Wary as always of dichotomous thinking, we now have to ask whether the way forward on climate change won’t require some synthesis of individual action and institutional change. If reality is one, how do these two spheres of action fit together into a coherent whole?
If the only action I take is to reduce my own greenhouse emissions through eating less meat or driving less, then small island nations like Tuvalu (some Tuvalan residents pictured above) will still be subsumed by rising sea levels. But can our existing social institutions really rise to the challenge of climate change? I suspect a way forward lies in the concept of “walking a path of service.” From the Ruhi Institute:
According to this vision of social change, the Ruhi Institute directs its present efforts to develop human resources within a set of activities that conduce to spiritual and intellectual growth, but are carried out in the context of each individual’s contribution to the establishment of new structures, whether in villages and rural regions or in large urban centers.
At this moment in history, Baha’i social action is largely focused at the neighborhood scale. Visiting neighbors in each others’ homes to share stories, caring for the intellectual and spiritual development of children, empowering young people to contribute to the betterment of the community. But within these efforts are the seeds of new social structures.

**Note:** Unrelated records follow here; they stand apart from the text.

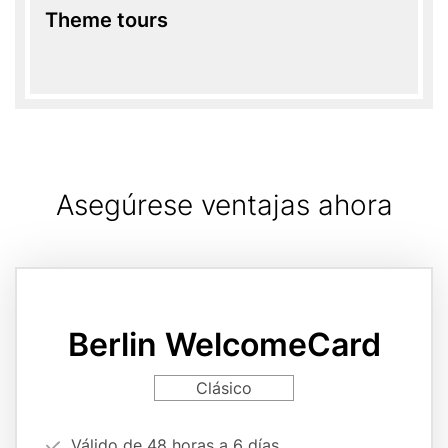
Theme tours
Asegúrese ventajas ahora
Card
variant
page
Berlin WelcomeCard
reference
Card
Clásico
variant
Vorteilsargumente
Válido de 48 horas a 6 días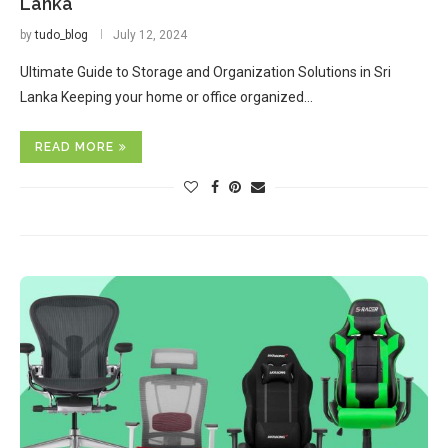
Lanka
by
tudo_blog
July 12, 2024
Ultimate Guide to Storage and Organization Solutions in Sri
Lanka Keeping your home or office organized…
READ MORE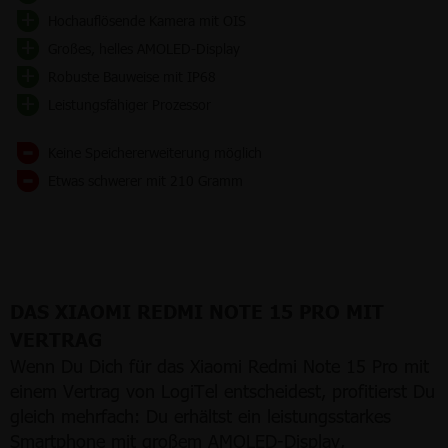
Hochauflösende Kamera mit OIS
Großes, helles AMOLED-Display
Robuste Bauweise mit IP68
Leistungsfähiger Prozessor
Keine Speichererweiterung möglich
Etwas schwerer mit 210 Gramm
DAS XIAOMI REDMI NOTE 15 PRO MIT
VERTRAG
Wenn Du Dich für das Xiaomi Redmi Note 15 Pro mit
einem Vertrag von LogiTel entscheidest, profitierst Du
gleich mehrfach: Du erhältst ein leistungsstarkes
Smartphone mit großem AMOLED-Display,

I guess my conclusion is that we’re going to see more bad times before it gets better. Drought is real; rising sea levels are real; 7 billion of us are spewing CO2 and other greenhouse gasses into the atmosphere. Until we develop both the individual discipline and the institutional cooperation needed to address climate change, we won’t see many improvements there. But if we want our social institutions to function better, we need to start walking a path of service today that lays the foundation for new social structures.